ACTION ITEM
The listing below should be reproduced precisely, except for its images.

DATA BLOCK
= = =

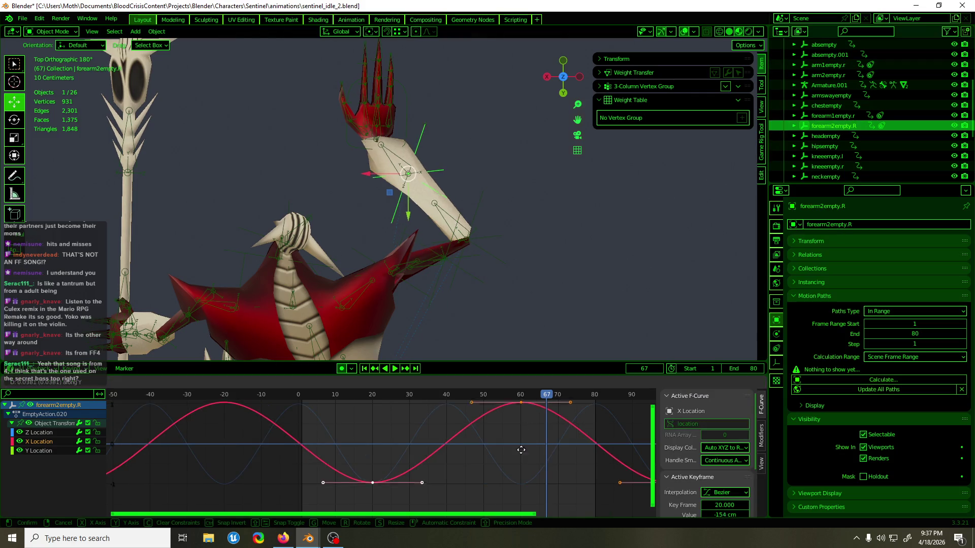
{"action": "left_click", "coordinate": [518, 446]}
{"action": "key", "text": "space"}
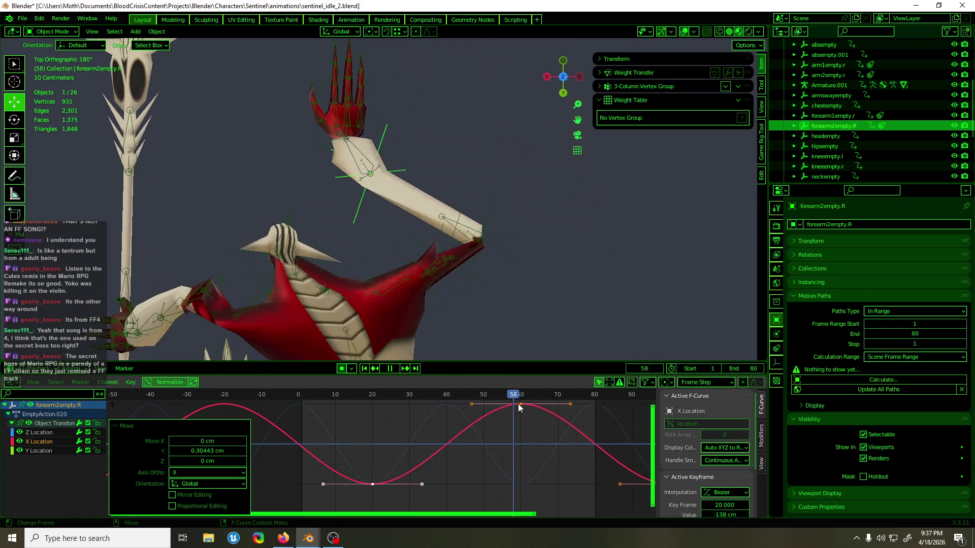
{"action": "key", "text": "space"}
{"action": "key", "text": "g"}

= = =

RESULT OF THE TASK
{"action": "left_click", "coordinate": [518, 446]}
{"action": "key", "text": "space"}
{"action": "key", "text": "space"}
{"action": "key", "text": "g"}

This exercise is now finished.